The session memory deduplication works exactly as intended. When Nova establishes a multi-country weakness on the first anomaly, subsequent investigations skip the source-family query entirely without being explicitly told to. That behavior emerges from the injected context, not from hard-coded logic. It is the system reasoning, not just executing.

The bounded tool design also holds up under the adversarial test cases in the synthetic dataset. Nova does not hallucinate a root cause when the evidence is ambiguous it reports what the data shows and stops there.

What we learned

Nova Pro V1 surprised us. Given that it is not the latest model in the family, we expected to hit reasoning limits on the more ambiguous investigation paths. It handled them cleanly. The native integration with the AWS infrastructure also made the development experience genuinely smooth in a way that working across platforms does not.

The bigger lesson was conceptual. The most productive thing you can do with a capable model is not give it everything it is define the boundaries carefully and let it work inside them. Bounded tooling is not a limitation.

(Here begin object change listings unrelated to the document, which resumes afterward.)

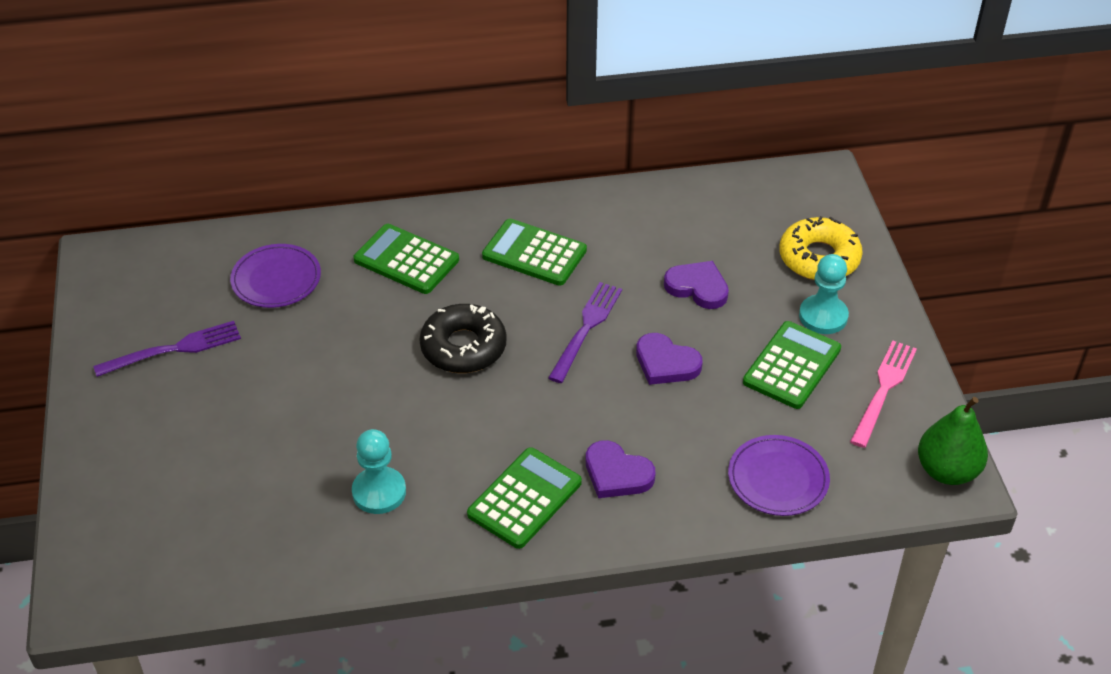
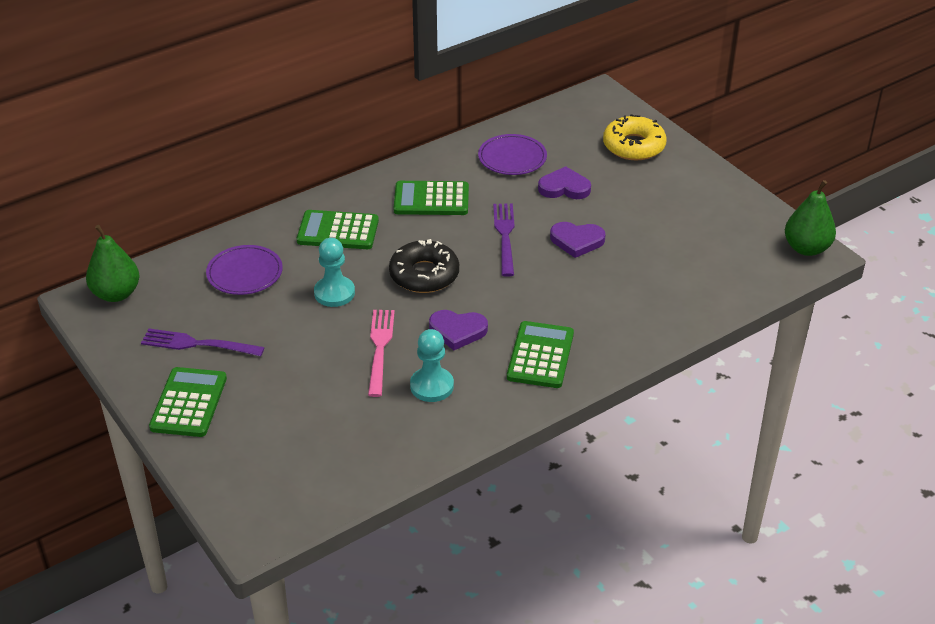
camera: 25 degrees left, 5 degrees down
(134, 260) = (116, 294): none -> green pear
(174, 349) = (198, 344): purple fork -> purple fork turned 120 degrees counterclockwise
(617, 474) = (593, 319): purple heart -> purple heart (457, 331)
(778, 478) = (703, 287): purple plate -> purple plate (512, 158)
(792, 366) = (663, 217): green calculator -> green calculator (189, 403)
(823, 316) = (662, 181): turquoise pawn -> turquoise pawn (334, 293)
(883, 390) = (733, 213): pink fork -> pink fork (380, 349)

It is what makes the system trustworthy, cost-efficient, and auditable. The intelligence shows up most clearly when the space it operates in is well-defined.

What's next for Autonomous CRM Incident Investigator

The current system is scoped to lead source volume drops. The same architecture generalizes to any class of CRM data incident where the hypothesis space can be defined in advance: conversion rate anomalies, duplicate record spikes, field-level data quality failures. The next step is abstracting the tool registration layer so new investigation types can be added without touching the core agent logic.

A real-time trigger integration with an alerting system would close the loop moving from a tool you run manually to one that fires automatically when the detector flags an anomaly.